A esse aggiungo la funzione culturale: la collettività riscopre il territorio e il mondo agricolo attraverso la bellezza del paesaggio e del cibo che esprimono, con le loro forme concrete, il rapporto che ciascuna comunità ha saputo stabilire con l’ambiente nel quale è insediata.
Oggi – conclude il presidente della Cia – non si parla solo di “agricoltura” e di “agricoltori”, ma si tende ad accentuare, quasi contrapponendole, diverse agricolture: convenzionale e biologica, multifunzionale e pluriattiva, produttiva e sociale, di mercato o a km0, rivendicando ognuna un proprio primato nelle politiche e nel riconoscimento della pubblica opinione.

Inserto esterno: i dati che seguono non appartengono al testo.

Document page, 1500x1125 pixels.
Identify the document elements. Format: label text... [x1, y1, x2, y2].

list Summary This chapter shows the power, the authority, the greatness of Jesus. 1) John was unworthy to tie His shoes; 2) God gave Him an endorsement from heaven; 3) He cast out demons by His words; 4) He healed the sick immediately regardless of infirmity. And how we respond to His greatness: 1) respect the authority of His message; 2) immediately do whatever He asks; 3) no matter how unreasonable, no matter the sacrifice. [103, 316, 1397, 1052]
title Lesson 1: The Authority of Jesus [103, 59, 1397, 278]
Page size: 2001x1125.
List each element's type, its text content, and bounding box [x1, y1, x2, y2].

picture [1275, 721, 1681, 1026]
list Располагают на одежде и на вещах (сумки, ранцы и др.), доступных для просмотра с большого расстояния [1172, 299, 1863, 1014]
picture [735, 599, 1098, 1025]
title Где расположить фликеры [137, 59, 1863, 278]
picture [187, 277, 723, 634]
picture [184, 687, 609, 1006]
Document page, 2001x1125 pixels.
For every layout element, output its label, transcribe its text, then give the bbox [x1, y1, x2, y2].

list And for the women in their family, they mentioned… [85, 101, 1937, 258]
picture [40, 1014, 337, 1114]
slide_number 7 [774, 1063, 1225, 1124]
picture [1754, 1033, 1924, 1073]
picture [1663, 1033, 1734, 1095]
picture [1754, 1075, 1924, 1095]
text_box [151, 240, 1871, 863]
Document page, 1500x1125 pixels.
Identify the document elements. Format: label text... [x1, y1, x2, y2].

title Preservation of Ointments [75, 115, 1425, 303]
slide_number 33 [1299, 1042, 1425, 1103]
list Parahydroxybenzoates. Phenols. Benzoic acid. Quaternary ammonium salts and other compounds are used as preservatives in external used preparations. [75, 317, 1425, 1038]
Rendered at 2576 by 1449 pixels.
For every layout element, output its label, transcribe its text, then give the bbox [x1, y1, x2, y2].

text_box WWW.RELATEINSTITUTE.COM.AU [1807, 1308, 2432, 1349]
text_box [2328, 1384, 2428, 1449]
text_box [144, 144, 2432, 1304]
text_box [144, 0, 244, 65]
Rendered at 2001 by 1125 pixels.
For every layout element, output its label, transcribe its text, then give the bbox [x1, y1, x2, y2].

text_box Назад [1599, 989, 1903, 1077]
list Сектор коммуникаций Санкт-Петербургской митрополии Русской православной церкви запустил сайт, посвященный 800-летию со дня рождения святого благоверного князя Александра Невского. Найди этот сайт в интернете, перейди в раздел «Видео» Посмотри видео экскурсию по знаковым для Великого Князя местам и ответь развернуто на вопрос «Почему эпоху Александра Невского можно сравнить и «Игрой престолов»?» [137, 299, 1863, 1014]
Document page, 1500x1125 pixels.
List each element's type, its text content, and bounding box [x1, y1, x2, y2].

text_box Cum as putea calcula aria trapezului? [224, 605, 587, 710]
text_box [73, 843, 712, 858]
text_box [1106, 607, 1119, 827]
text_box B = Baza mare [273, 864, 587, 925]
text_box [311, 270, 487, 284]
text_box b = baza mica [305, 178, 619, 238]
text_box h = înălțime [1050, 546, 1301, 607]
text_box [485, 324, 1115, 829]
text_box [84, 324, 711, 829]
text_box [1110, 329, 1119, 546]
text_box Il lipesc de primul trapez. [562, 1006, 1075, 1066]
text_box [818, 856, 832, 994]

Non il frutto di diversità, che è ricchezza, ma di visioni alternative. Occorre superare questa contrapposizione che nasce da un contrasto ideologico che nasconde, ancora oggi, un’ostilità nei confronti dell’agricoltura produttiva. Come se agricoltura competitiva e sostenibile fosse un ossimoro, indicando caratteristiche e obiettivi antagonisti e incompatibili.